Y en estas y otras semejantes pláticas, esparcidas primero sotto voce y transmitidas después de padres a hijos ya con mayor libertad y garrulerías, porque don Veremundo iba envejeciendo y tornándose en débil estantigua, transcurrieron hasta cincuenta años, sin que por lo demás, en el lapso de este tiempo, dejasen los buenos feligreses de Loreto de solicitar y percibir en pingües demostraciones constantes y sonantes, los desbordamientos de la liberalidad siempre pródiga del hijodalgo. Y esto prueba otra sencillísima observación que me ocurre, Si a mis lectores no incomoda, y digo me ocurre, no porque sea nueva, sino porque viene a cuento, y es que nada hay en este bajo mundo que armonice mejor las voluntades y trueque en servidores obsequiosos a los malquerientes, como la generosidad y largueza en las dádivas; y así, don Veremundo, aunque visto con desconfianza y antipatía, no tuvo en torno suyo más que atenciones, servicios y alabanzas. Solo le abandonaron sus convecinos cuando cayó en cama, atacado de extraña dolencia que nadie diagnosticó ni pudo curar en la colonia.

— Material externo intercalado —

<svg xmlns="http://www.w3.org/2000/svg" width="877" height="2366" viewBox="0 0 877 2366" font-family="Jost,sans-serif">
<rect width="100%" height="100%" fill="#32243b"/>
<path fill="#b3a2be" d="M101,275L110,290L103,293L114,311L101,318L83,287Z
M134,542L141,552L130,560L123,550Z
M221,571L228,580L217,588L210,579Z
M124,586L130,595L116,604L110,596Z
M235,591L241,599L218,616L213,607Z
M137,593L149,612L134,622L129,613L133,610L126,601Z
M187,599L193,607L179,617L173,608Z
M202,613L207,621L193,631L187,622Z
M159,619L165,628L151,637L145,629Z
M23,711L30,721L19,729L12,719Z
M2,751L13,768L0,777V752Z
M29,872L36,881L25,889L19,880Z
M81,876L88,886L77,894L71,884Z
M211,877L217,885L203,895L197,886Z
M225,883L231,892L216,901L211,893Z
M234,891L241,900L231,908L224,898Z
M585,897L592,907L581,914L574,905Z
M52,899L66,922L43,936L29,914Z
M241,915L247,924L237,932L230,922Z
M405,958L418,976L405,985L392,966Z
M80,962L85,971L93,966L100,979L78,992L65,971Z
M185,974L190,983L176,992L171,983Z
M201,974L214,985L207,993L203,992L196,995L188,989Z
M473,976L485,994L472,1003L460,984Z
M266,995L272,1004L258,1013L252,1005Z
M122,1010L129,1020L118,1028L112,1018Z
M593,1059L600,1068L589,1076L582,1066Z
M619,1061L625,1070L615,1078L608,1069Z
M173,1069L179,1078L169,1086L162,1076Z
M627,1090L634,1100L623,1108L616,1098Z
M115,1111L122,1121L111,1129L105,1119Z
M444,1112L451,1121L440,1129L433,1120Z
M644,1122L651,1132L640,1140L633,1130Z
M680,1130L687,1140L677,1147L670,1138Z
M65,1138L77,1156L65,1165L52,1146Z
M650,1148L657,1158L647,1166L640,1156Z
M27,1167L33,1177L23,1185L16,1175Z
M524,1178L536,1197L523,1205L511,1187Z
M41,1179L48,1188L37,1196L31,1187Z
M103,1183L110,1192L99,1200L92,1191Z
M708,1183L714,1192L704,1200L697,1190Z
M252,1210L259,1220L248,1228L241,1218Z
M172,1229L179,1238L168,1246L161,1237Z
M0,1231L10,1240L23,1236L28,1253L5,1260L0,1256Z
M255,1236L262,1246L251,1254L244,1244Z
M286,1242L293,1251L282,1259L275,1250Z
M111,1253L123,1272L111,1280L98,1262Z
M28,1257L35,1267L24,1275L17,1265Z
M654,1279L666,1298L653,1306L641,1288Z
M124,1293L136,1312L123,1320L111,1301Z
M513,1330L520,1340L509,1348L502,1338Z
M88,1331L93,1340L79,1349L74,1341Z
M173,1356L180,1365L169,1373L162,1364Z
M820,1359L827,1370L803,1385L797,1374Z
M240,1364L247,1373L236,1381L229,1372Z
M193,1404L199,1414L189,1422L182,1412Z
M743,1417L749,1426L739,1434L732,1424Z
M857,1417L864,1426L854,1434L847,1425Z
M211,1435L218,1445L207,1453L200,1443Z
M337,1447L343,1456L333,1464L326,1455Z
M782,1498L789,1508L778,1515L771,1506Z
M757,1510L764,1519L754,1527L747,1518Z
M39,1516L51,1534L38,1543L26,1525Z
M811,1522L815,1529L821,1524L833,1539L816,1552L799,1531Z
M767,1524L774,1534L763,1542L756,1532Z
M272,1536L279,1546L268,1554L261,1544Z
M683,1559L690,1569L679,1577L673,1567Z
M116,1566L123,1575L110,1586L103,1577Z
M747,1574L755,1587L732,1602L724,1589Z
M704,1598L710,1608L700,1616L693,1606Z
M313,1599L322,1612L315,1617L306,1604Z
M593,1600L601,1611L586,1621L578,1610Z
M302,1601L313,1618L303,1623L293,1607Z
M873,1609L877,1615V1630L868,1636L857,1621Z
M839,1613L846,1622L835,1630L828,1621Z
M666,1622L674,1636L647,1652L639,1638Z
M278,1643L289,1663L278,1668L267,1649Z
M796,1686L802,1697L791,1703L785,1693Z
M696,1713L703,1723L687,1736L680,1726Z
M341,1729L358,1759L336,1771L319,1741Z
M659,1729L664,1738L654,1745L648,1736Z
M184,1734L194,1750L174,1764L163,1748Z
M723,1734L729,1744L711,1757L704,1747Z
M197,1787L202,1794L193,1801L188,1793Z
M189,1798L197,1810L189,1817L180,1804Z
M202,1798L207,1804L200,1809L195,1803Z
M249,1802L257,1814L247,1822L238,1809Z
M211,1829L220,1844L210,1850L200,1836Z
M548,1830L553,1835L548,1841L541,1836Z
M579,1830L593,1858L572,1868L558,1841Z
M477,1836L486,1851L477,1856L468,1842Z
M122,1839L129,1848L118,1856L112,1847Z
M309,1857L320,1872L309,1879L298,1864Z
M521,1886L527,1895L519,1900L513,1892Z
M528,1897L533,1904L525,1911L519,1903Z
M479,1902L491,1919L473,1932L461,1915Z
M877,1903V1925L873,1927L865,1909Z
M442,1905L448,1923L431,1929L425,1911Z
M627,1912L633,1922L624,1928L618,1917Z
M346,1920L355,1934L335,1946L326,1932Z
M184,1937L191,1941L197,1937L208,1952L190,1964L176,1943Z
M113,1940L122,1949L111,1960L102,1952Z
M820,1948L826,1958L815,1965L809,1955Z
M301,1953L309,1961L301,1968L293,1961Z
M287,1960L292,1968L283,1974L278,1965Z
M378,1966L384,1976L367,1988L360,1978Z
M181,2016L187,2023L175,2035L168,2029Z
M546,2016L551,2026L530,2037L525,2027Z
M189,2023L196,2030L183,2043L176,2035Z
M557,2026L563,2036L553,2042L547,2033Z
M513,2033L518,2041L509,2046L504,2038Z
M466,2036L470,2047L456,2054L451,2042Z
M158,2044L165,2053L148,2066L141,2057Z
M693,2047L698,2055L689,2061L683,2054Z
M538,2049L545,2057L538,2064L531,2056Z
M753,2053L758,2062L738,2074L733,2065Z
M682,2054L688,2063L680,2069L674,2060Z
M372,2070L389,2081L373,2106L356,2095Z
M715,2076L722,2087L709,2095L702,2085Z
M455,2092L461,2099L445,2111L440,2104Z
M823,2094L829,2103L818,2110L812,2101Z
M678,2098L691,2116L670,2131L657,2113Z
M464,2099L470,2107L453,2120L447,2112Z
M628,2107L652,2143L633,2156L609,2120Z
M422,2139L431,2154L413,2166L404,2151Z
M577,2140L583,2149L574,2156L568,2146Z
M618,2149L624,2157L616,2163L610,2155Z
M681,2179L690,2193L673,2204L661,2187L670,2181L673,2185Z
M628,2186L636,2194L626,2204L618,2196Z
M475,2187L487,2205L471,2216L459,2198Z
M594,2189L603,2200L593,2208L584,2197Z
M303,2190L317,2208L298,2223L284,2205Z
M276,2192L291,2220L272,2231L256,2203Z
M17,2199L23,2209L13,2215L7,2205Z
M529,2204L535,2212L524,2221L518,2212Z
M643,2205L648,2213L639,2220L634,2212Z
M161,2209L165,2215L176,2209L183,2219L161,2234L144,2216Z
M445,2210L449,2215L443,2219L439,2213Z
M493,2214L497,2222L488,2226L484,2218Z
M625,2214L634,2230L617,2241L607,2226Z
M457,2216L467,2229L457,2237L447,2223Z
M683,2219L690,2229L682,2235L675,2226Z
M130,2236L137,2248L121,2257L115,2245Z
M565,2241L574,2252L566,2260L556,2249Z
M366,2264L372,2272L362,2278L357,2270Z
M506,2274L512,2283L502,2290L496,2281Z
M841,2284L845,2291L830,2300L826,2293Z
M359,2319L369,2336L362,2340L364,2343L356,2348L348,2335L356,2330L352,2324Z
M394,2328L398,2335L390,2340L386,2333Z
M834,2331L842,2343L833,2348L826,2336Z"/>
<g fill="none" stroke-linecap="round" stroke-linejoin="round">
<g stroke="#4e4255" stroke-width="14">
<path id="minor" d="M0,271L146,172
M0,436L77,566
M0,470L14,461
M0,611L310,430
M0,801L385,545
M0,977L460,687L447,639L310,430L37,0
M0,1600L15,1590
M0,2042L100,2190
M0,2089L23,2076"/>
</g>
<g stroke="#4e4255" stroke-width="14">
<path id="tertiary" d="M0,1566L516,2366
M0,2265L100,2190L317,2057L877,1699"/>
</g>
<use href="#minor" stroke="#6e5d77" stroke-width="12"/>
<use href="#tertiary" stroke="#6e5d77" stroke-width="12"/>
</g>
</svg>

A pocos días de estar enfermo don Veremundo, volvió a avistarse el Buque Negro desde las playas de Loreto. Con rapidez inusitada en embarcaciones comunes, este se acercó al puerto silenciosamente, sin velamen, ni arboladura ni jarcias, lleno de una intensa luz rojiza que se veía a través de los vidrios de las lucanas y lumbreras, y movido por no sé qué fuerzas misteriosas. Salieron a cubierta cuatro negrazos, descolgaron un esquife, se metieron en él, remaron hasta atracar en el desembarcadero, saltaron tres de ellos en tierra y se dirigieron a la casa de Garza y Contreras, lo levantaron en brazos y, envuelto en sus ropas de cama, lo embarcaron en el batel negruzco, volvieron a remar hacia el Buque Negro, adonde subieron con el moribundo, y zarparon sin rumor y con rapidez, perdiéndose bien pronto de vista el barco maravilloso en las lejanías ensombrecidas de la mar, que ya empezaba a obscurecerse con el capuz de la noche.